→ What this task involves:
Set out exactly every line of the entries below, starting at the line that holds "DAF 2328158 tachograph for DAF truck" and stopping after the line that holds "Contact the seller".

*** Stored data ***

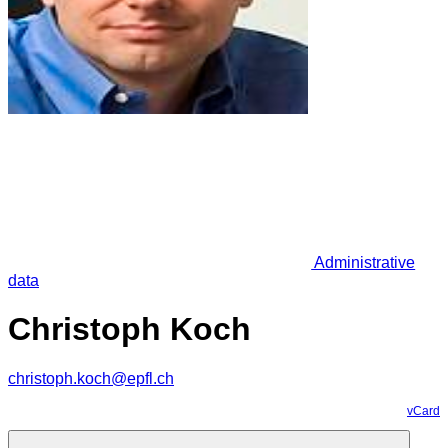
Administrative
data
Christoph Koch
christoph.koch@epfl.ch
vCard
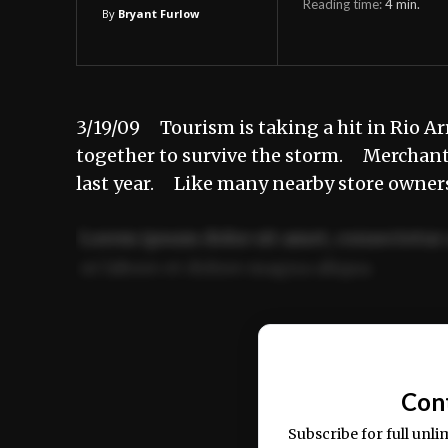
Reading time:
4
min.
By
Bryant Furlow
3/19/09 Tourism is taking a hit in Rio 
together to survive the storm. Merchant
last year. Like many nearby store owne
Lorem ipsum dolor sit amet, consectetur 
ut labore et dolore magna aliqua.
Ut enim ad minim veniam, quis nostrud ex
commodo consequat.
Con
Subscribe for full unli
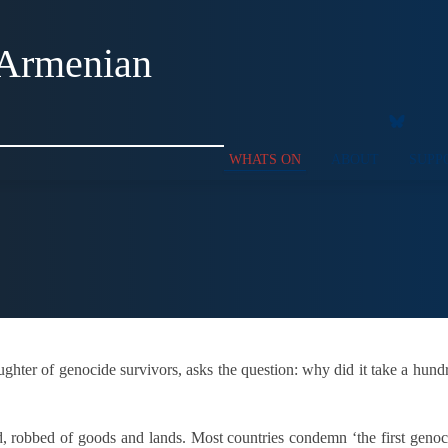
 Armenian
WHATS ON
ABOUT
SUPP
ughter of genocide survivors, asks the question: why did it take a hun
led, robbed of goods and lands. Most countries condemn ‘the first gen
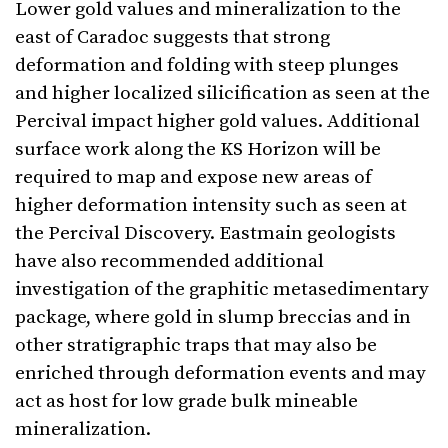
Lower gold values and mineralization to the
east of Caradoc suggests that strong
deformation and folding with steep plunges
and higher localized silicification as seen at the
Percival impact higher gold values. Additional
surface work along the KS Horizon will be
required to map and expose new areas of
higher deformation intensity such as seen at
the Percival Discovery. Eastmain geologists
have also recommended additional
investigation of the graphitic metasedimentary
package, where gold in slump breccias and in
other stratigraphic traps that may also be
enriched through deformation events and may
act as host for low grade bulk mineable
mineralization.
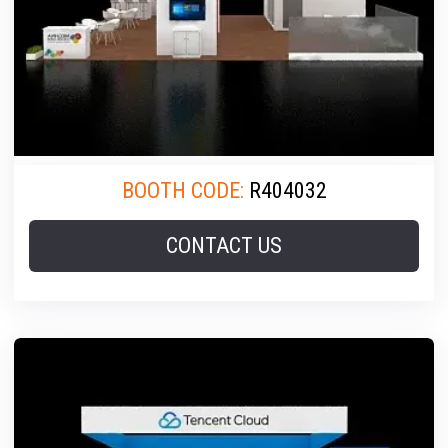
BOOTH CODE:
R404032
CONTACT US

*** End of Stored data ***
*** Stored data ***

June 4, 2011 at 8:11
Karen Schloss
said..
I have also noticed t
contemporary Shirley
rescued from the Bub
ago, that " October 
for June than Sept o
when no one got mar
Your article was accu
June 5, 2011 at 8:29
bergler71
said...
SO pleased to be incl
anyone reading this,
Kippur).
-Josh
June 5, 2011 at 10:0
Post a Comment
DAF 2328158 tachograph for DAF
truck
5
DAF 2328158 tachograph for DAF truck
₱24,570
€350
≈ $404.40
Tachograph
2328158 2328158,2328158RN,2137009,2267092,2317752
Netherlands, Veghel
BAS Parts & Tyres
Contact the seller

*** End of Stored data ***

→ The answer:
DAF 2328158 tachograph for DAF truck
₱24,570
€350
≈ $404.40
Tachograph
2328158 2328158,2328158RN,2137009,2267092,2317752
Netherlands, Veghel
BAS Parts & Tyres
Contact the seller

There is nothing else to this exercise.